I BOSCHI DI MUSOLINO
DI GIULIO LUCENTE

                                                                                       PRESENTAZIONE DI GIUSEPPE MARINO

  

 

   Sono rimasto piacevolmente sorpreso nell’ammirare i quadri di Giulio Lucente che si ispirano alle vicende del brigante Musolino e che sono oggetto di questa mostra.  A parte le emozioni che suscitano, le considerazioni di carattere estetico, la tecnica pittorica, ciò che colpisce è l’originalità dell’idea di celebrare un fuorilegge calabrese, il “Re dell’Aspromonte”, l’imprendibile Giuseppe Musolino, impropriamente etichettato come brigante, la cui storia si intreccia casualmente con quella del mio paese (il mio e quello di Giulio) anche perché Mario Camerini, nel 1950, decise di ambientare a Caccuri un film sul carbonaio di Santo Stefano in Aspromonte.
  Si diceva dell’uso improprio deIl’apposizione ”brigante” nel caso di Musolino che andrebbe catalogato più come bandito che come brigante, almeno nel significato che storicamente ha assunto quest’ultimo sostantivo.

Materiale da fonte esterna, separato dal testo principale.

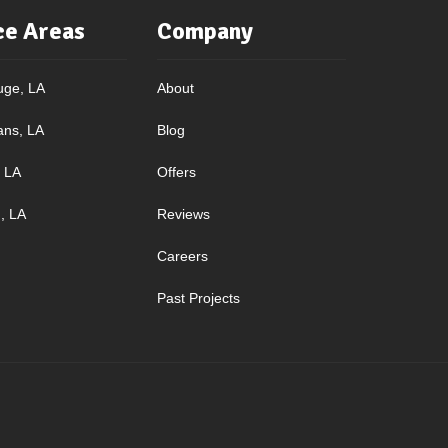
ce Areas
Company
uge, LA
About
ans, LA
Blog
, LA
Offers
, LA
Reviews
Careers
Past Projects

Il brigantaggio è un fenomeno complesso e variegato spesso liquidato sbrigativamente da storici poco attenti, a volte improvvisati o infarciti di retorica. Questo sostantivo fu usato e abusato dai francesi prima e dai piemontesi poi per bollare i partigiani del Regno meridionale che si battevano contro la loro aggressione. Ci fu dunque un brigantaggio politico, ma ci fu anche un brigantaggio sociale i cui protagonisti erano braccianti, “contadini poveri che scrittori salariati tentarono d'infamare col marchio di briganti” come scrisse Gramsci, vittime della rapacità di nobili e ricchi borghesi che usurpando le terre demaniali e ricorrendo a ogni sorta di sopruso, rendevano loro la vita impossibile costringendoli alla dolorosa alternativa di morire per fame o per una palla in fronte della guardia urbana o degli scherani e guardiani degli agrari e ci fu anche un brigantaggio criminale che sarebbe più giusto definire banditismo praticato, appunto, da uomini che venivano inseriti nelle liste di fuorbando, banditi dalla società e attivamente ricercati dalle forze dell’ordine per reati e delitti commessi senza alcuna giustificazione sociale o politica, ma solo per indole delinquenziale.
   Peppe Musolino non rientra in nessuna di queste categorie e non è nemmeno il brigante generoso, giusto, il “Robin Hood” come Giosafatte Talarico, il brigante colto che rubava ai ricchi per aiutare i poveri, l’unico brigante calabrese e meridionale che morì di morte naturale, in un’isola tra le più belle della penisola, in una casa regalatagli dal re assieme a una pensione in cambio della sua costituzione. Il brigante aspromontano era solo un uomo mosso da una sordida sete di vendetta per probabili torti subiti, anche se la tradizione popolare, ne fece spesso una sorta di eroe circondandolo di un’aureola leggendaria come si evince dalle canzoni riprese e fatte conoscere dal maestro Profazio, ma anche dal film di Camerini interpretato da Amedeo Nazari e Silvana Mangano e, per una fortuita circostanza girato in gran parte a Caccuri, come un’altra fortuita circostanza lega indirettamente Musolino al paesino della presila crotonese. 
  
  Musolino fu catturato fortunosamente dal brigadiere dei carabinieri Antonio Mattei, padre di Enrico, il futuro presidente dell’Eni morto nel tragico e misterioso incidente aero di Bescapè. Quando il partigiano bianco Enrico Mattei fu catturato dai fascisti che si preparavano a metterlo al morte, riuscì a evadere e a tornare alla clandestinità grazie a una coraggiosa guardia carceraria caccurese, Gesino Spatafora al quale rimase grato per tutta la vita e al quale, dopo la guerra, offri un prestigioso posto di lavoro in quel di Como dando origine a una sorta di diaspora caccurese sulle rive del Lario.
   La misteriosa figura di Musolino, i boschi che gli offrirono rifugio e protezione, il sangue che versò per consumare le sue vendette, l’orrore delle vendette stesse, gli amori misteriosi mia vissuti, tutto ciò mi è parso di cogliere nelle sapienti pennellate di Giulio Lucente che avvolgono in una sorta di malinconico velo uomini e paesaggi apromontani.